Financial Statements
The Register of Annual Accounts (Ársreikningaskrá) holds the annual accounts that Icelandic companies file. These are publicly available as PDF documents covering the filed fiscal years, so balance-sheet and income data is part of the public record rather than kept private.
Registration and Publication Requirements
Companies
The einkahlutafélag (ehf.) is Iceland's private limited company and the most common form, requiring a registration filing with Skatturinn. Its beneficial owners are disclosed on the register page. The hlutafélag (hf.) is the public limited company, used for larger and listed businesses; a listed hf. is exempt from beneficial ownership disclosure because its shares trade publicly. Both are governed by a board, with roles such as stjórnarformaður (chairman of the board), stjórnarmaður (board member), and framkvæmdastjóri (managing director), and may appoint a prókúruhafi (authorised signatory).

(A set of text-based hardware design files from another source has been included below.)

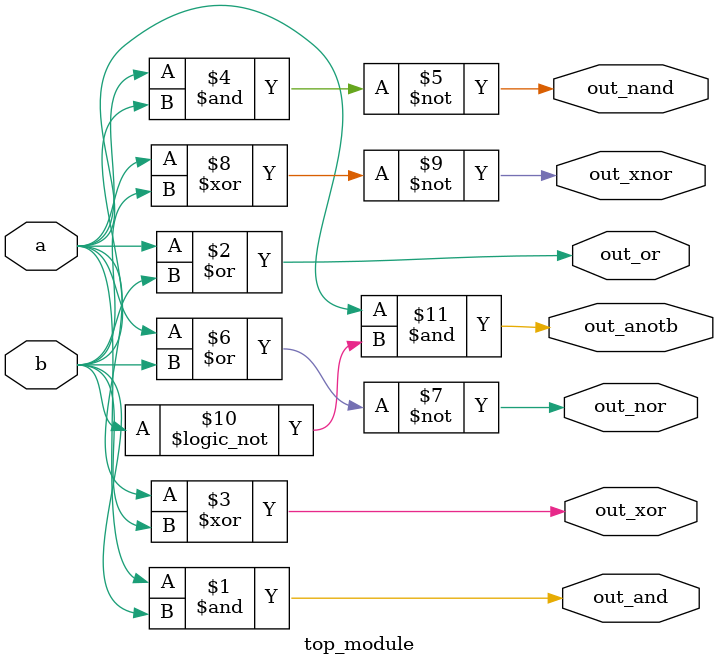
<source format=v>
module top_module( 
    input a, b,
    output out_and,
    output out_or,
    output out_xor,
    output out_nand,
    output out_nor,
    output out_xnor,
    output out_anotb
);
    assign out_and = a & b;
    assign out_or = a | b;
    assign out_xor = a ^ b;
    assign out_nand = ~(a & b);
    assign out_nor = ~(a | b);
    assign out_xnor = ~(a ^ b);
    assign out_anotb = a & (!b);

endmodule
</source>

Partnerships and Cooperatives
The sameignarfélag (sf., general partnership) and the samvinnufélag (svf., cooperative) register with Skatturinn and disclose their beneficial owners under Act 82/2019, the same as private limited companies.
Sole Proprietorships
A sole proprietorship (einstaklingsfyrirtæki) trades under an individual operating through their own kennitala. It has a basic public profile and no separate board or ownership structure.
Associations
Associations (félag) are non-profit forms carried in the register with a basic public profile. They do not carry shareholder data.
Summary
| Entity type | Abbreviation | Beneficial ownership public | Annual accounts |
|---|---|---|---|
Private limited company | ehf. | Yes (Act 82/2019) | Yes |
Public limited company | hf. | No when listed (exempt) | Yes |
General partnership | sf. | Yes | Yes |
Cooperative | svf. | Yes | Yes |
Sole proprietorship | einstaklingsfyrirtæki | Not applicable | Limited |
Association | félag | No | Limited |
With Topograph
Topograph retrieves Icelandic company data live from the Skatturinn company register.
Available Data
Company Profile
- Legal name with the kennitala and VAT number
- Legal form in Icelandic, with a standardized English category
- Status, active (Virk) or closed (Afskráð)
- Registered address and founding date
- Activity codes in the Icelandic ÍSAT classification, mapped to NACE
Legal Representatives
- The full board and other key persons, including chairman, board members, managing director, and authorised signatories, drawn from the registration overview rather than only the single representative shown on the page
Beneficial Owners
- Ultimate beneficial owners from the register's own disclosure, with ownership type and percentage where available; not available for listed public limited companies, which are exempt
Shareholders
- Shareholders reconstructed by AI from the annual accounts and registration overview; verify against the source documents before relying on them for compliance, since this is not structured register data
Available Documents
| Document type | Local name | Comment |
|---|---|---|
Trade Register Extract | Gjaldfrjálst yfirlit | Free registration overview PDF, the source for the structured company profile |
Annual Accounts | Ársreikningur | Filed annual accounts, available for the filed fiscal years |
Iceland is in the EEA but not the EU, so its VAT number is national and not validated through EU VIES. Beneficial ownership, by contrast, is published openly by the register, which makes Iceland unusually direct to verify.